For people who don't like the look of the picture and doubt its authorship because of that, all I can say is that this is often the case when looking at an older artform with modern eyes.  Take a look at the some older Hollywood films and ask yourself, with your modern eyes, what was so great about this film, or what made this film so funny.  It's not easy understanding the context and viewership of older works of art.  In Leonardo's case, there are less than 20 paintings by his hand to compare this to.  His drawings and notebooks are full of scientific observation and exactitude, but the paintings are different: he alters, idealizes, and changes nature for the purposes of the picture.  Look at the portrait of Ginevra di Benci in the National Gallery, Washington.  An early work, it is stiff and oddly unconvincing as an actual person, as opposed (say) to "The Girl with the Ermine" in Krakow, which is very naturalistic. Look at his trees in the Washington picture...they ascribe to a convention of the time, not to nature.  Then on the other hand, compare the handling of the representation of Christ's garments and hair in the Salvator Mundi with those elements in the Mona Lisa (which btw was painted more or less contemporaneously)...they are very close indeed, as are the treatment of the hands.

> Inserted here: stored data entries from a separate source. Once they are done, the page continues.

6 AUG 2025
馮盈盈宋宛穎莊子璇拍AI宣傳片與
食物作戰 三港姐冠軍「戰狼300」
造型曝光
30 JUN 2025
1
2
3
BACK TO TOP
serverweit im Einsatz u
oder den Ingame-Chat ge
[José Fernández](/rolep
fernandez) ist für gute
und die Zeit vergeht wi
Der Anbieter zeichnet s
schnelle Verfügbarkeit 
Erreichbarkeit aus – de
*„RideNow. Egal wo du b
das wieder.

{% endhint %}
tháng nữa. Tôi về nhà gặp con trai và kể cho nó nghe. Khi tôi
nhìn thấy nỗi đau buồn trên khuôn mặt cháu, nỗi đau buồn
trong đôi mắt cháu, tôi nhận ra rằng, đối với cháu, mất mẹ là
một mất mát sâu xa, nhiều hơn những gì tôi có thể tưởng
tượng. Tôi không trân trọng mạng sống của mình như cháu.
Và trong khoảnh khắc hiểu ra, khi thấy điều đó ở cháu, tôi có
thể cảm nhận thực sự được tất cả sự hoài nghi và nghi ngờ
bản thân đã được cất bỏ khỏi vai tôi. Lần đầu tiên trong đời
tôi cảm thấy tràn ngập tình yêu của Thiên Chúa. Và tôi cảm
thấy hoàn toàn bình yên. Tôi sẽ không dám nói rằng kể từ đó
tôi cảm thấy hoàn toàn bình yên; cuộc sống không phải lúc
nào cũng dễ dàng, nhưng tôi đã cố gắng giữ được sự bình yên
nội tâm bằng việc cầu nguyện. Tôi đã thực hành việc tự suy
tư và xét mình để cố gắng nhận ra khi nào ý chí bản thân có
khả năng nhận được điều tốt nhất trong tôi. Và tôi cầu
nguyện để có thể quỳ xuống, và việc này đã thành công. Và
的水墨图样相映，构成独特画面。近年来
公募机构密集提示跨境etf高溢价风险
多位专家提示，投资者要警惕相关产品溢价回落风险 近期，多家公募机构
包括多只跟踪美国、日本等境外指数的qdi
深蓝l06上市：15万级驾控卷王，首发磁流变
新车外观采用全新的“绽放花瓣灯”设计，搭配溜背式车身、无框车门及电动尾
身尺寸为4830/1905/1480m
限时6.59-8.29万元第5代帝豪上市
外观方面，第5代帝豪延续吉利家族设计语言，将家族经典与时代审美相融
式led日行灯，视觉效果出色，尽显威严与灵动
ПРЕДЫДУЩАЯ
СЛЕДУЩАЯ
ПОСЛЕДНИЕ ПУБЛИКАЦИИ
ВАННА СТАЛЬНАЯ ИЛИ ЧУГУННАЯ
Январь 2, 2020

The gaze in the eyes of Christ in this picture is slightly unnerving...something which really threw me off when I first saw it.  Those pupils don't line up with a natural gaze, the way they should.  The restorers declare that there are no paint losses in this area...that is: this is how Leonardo wanted them to look.  I pondered this for a while, while 'believing' in the rest of the picture.  The Christie's people address this point by saying that Leonardo may not have wanted the viewer to 'connect' eye-to-eye with Jesus(God), and therefore purposely painted the pupils slightly askew so that the mystical aspect of God and his remoteness would be subconsciously grasped by the viewer as he/she tries to connect with that gaze.  This particular issue still bothers me...in spite of the fact that I'm quite sure Leonardo painted it, and (if the restorers didn't overclean this area of the eyes) that he wanted to convey this uneasy effect.